Personal information
- Full name: Ian Charles Waring
- Born: 6 December 1963 (age 62) Chesterfield, Derbyshire, England
- Batting: Left-handed
- Bowling: Right-arm fast-medium

Domestic team information
- 1985–1987: Sussex

Career statistics
| Competition | First-class | List A |
| Matches | 4 | 12 |
| Runs scored | 0 | 11 |
| Batting average | 0.00 | 5.50 |
| 100s/50s | –/– | –/– |
| Top score | 0* | 8 |
| Balls bowled | 432 | 468 |
| Wickets | 3 | 10 |
| Bowling average | 72.33 | 39.30 |
| 5 wickets in innings | – | – |
| 10 wickets in match | – | – |
| Best bowling | 2/76 | 3/26 |
| Catches/stumpings | 2/– | 1/– |
- Source: Cricinfo, 21 June 2012

= Ian Waring =

English cricketer

Ian Charles Waring (born 6 December 1963) is a former English cricketer. Waring was a left-handed batsman who bowled right-arm fast-medium. He was born at Chesterfield, Derbyshire.

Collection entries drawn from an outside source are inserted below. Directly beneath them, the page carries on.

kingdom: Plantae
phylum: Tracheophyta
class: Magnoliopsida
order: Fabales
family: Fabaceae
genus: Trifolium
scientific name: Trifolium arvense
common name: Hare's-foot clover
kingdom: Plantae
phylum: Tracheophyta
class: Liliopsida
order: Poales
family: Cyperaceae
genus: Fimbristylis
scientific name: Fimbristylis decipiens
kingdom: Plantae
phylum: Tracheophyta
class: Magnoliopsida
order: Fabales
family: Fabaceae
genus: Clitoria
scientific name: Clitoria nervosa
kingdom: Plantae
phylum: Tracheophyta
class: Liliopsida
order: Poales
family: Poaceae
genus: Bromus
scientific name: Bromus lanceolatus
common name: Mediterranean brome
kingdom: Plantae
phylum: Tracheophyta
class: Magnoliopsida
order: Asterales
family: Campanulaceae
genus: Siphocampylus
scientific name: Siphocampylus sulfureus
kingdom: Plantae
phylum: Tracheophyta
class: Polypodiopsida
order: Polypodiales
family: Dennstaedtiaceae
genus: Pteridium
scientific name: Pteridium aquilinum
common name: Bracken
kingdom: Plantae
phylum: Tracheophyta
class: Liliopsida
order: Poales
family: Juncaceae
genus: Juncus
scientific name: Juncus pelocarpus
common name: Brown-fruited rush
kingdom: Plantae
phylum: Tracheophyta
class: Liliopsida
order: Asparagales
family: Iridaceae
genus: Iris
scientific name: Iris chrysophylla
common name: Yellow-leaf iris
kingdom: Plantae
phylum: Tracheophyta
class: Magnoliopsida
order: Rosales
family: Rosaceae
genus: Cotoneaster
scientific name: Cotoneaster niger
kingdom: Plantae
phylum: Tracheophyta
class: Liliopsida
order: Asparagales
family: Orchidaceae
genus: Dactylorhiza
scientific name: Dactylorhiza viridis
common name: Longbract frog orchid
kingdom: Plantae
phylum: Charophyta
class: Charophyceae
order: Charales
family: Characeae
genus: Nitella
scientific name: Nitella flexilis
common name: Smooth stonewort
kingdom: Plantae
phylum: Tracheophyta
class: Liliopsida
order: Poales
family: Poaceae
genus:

Waring made his debut for Sussex in a List A match against Surrey in the 1985 John Player Special League at the County Ground, Hove. He made a further appearance in that season's competition against Nottinghamshire at Cricket Field Road, Horsham. It was in that same season that he made his first-class debut against Glamorgan at Sophia Gardens in the 1985 County Championship. Waring only featured in one first team match for Sussex in 1986, a first-class fixture against Cambridge University at Hove. The following season, he made two first-class appearances in the 1987 County Championship against Derbyshire and Worcestershire. In what was to be his final season with Sussex, Waring featured more regularly in List A cricket, making ten appearances in 1987, the last of which came against Kent in the Refuge Assurance League. Waring's role in the Sussex team was as a bowler. In twelve List A matches for the county, he took 10 wickets at an average of 39.30, with best figures of 3/26. In four first-class appearances, he took 3 wickets at an average of 72.33, with best figures of 2/76.